Written by: Corey Janoff
Summer is here, which means this is prime house hunting season. This is particularly true for doctors as the academic year is coming to an end and many physicians are graduating from residency or fellowship and moving elsewhere for an attending position. For most doctors buying a house, especially early in their careers, a mortgage is a necessity. A common question you may be wondering is, do doctors get better mortgage rates?
First, we need to talk through the different mortgages available to physicians.
What are Physician Mortgage Loans?
Doctors are unique in that they have access to both conventional mortgages and these double-top-secret mortgages knows as physician mortgage loans (sometimes referred to as doctor mortgages, physician loans, doctor loans, etc.). These special home loans for doctors waive the primary mortgage insurance requirement (PMI) on mortgages where the borrower is putting less than 20% down on a home purchase.
For a typical borrower, if you buy a house with less than 20% down, you are often faced with a higher mortgage interest rate and an additional monthly fee for private mortgage insurance. This is a form of insurance to protect the lender (the bank) in case you default on your mortgage and don’t pay back your loan.
The laws of math and credit risk apply to doctors too. However, given most doctors have pretty stable incomes and are a lower-than-average risk of defaulting on their mortgage, some banks have chosen to bend the rules a little bit by waiving PMI and making it easier for doctors to get into homes with less than 20% down.

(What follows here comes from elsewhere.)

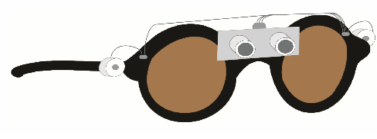
Figure 3. Ultrasonic smart glasses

Are Doctor Mortgage Loans Always Better?
This does not mean that all doctors should pursue a doctor mortgage loan if they plan to put less than 20% down on a home. It is important to weigh the options available to find the one that best suits you. But regardless of the type of loan you go for, we are trying to determine whether doctors get better mortgage rates than the general public.
What Affects Mortgage Rates?
There are many variables that go into calculating a mortgage rate. Every single situation is unique and will likely result in a different interest rate. Some of the variables are more macroeconomic and completely out of your control. Others are more directly attributed to you as an individual.
Economy and Interest Rates
You don’t have any control over the economy and broad interest rate environment. When the economy is going through a rough patch, interest rates tend to be lower. The pandemic-era proved this, with historically low interest rates as the economy tried to recover and entice spending.
When the economy is humming along, interest rates tend to rise. Not always, but usually. Also, inflation impacts mortgage rates as well – higher inflation equals higher rates. This has also held true over the past few months with inflation spiking and rates trending upwards.
The first thing you learn about if you take an economics class is supply and demand. Producers try to create enough supply to meet the customer demand in order to maximize their profits. That intersection point is the equilibrium.
If there is more supply than meets demand, producers need to lower their prices. If demand exceeds supply, producers can raise their prices, because some people will be willing to pay more in order to get the goods.
Mortgage lenders need to keep interest rates low enough to remain competitive. However, if they have more applications than they can handle, they will raise rates on loans to limit the demand so they can meet the demand (you don’t want loans missing closing deadlines – that’s bad for business).